Laut Generalbundesanwalt Dr. Peter Frank gibt es weiterhin viele offene Fragen. Die Wohnungsdurchsuchung wurde daher am Freitag fortgesetzt, dabei soll unter anderem die Schmauchspurenlage abgesichert werden, um das Tatgeschehen in der Wohnung rekonstruieren zu können. Auch das Ergebnis der Obduktionen der dort gefundenen Leichen ist bislang nicht öffentlich. Neben Tobias R. lag in der Wohnung seine 72-jährige Mutter, beide starben durch Schussverletzungen. Auch die mutmaßliche Tatwaffe wurde gefunden.

Zeuge brachte entscheidenden Hinweis

Bei der Ermittlung des genauen Tatablaufes und zum Verhalten des 43-Jährigen danach dürften seine Handydaten sowie die GPS-Daten aus seinem Fahrzeug besonders interessant sein. Nachdem nach den Schüssen am Mittwochabend mehrere Stunden unklar war, ob es sich um einen oder mehrere Täter handelte, war schließlich das von einem Zeugen an die Polizei übermittelte Autokennzeichen von Tobias R. der entscheidende Hinweis. Nach einer Halterabfrage wurde das von einem Garagenkomplex zur Straße abgeschirmte Reihenhaus von Spezialkräften zunächst mit einer Drohne ausgekundschaftet und schließlich gestürmt.

Vater war in der Wohnung

Bestätigt hat Generalbundesanwalt Frank, dass der Vater des mutmaßlichen Täters in der Wohnung angetroffen wurde.

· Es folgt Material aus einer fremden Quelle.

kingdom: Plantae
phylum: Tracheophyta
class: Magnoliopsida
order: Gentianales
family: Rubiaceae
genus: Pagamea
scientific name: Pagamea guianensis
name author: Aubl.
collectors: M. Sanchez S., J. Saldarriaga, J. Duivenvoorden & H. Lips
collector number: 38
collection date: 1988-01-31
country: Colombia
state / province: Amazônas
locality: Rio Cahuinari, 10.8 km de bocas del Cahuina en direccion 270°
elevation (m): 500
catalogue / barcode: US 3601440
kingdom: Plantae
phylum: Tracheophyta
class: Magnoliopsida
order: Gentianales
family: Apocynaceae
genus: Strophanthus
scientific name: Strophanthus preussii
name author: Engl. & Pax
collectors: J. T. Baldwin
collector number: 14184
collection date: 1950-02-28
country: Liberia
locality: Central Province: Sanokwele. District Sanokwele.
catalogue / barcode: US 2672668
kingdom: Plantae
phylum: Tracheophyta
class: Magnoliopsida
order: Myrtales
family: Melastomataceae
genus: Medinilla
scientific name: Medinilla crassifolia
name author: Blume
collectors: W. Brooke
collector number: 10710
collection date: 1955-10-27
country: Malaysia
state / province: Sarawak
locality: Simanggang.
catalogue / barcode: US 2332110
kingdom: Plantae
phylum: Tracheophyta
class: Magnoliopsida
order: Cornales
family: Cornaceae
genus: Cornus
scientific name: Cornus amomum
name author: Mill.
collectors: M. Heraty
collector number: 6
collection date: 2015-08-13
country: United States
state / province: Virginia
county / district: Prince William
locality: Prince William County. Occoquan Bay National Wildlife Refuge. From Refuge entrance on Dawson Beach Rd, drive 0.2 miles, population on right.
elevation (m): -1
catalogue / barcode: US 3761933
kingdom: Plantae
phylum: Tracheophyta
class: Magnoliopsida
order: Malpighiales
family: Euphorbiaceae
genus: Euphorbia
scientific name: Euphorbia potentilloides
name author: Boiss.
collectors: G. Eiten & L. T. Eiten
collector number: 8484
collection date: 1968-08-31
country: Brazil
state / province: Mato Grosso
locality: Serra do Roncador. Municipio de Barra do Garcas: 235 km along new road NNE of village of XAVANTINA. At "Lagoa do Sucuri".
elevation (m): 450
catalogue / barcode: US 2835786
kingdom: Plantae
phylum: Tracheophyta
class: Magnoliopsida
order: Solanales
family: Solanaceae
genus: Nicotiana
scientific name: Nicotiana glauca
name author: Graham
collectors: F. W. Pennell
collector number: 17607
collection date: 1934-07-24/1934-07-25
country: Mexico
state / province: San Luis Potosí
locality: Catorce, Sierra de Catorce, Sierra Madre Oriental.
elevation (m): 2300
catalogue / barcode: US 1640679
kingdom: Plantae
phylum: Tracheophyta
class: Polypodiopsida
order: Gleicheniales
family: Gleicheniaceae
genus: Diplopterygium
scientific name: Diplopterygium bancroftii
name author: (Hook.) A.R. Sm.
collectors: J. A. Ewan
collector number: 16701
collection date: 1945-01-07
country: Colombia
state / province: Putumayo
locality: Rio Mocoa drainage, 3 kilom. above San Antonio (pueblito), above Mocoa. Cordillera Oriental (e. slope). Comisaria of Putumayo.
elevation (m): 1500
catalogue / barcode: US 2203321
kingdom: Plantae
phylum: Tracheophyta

Dieser sei in der Vergangenheit im Kontakt mit Behörden aufgefallen, habe diese angeschrieben und Beschwerden vorgetragen. werde in diesem Verfahren allerdings nicht als Beschuldigter geführt, sondern befinde sich im Zeugenstatus und sei inzwischen an einem nicht bekannten Ort untergebracht.

Kandidatur für die Grünen

Am Rande der Kreistagssitzung in Gelnhausen am Freitag bestätigte Monika Nickel von den Hanauer Grünen, dass der Vater von Tobias R. bei der Ortsbeiratswahl im Jahr 2011 als parteiloser Bewerber für ihre Partei in Kesselstadt kandidierte, allerdings keinen Sitz im Ortsbeirat erreichte. Parteimitglied der Grünen sei er nicht gewesen. Vor vier Jahren rückte er erneut in den Blickpunkt der Öffentlichkeit, weil er den Hanauer Oberbürgermeister Claus Kaminsky (SPD) – allerdings erfolglos – wegen Wahlbetruges anzeigte.

Bisher 40 Zeugen vernommen

Im Rahmen der Ermittlungen wurden bislang 40 Zeugen vernommen, weitere Schwerpunkte sind die finanziellen Bewegungen von Tobias R. sowie seine Kontakte im In- und Ausland. „Wir war er im Internet unterwegs und gibt es Parallelen zu Vergleichstaten?“, sind laut Frank weitere Fragen, der zugleich um Geduld bat: „Jetzt ist die Zeit der Ermittler, das wird dauern“, gehe in diesem Fall Gründlichkeit vor Schnelligkeit.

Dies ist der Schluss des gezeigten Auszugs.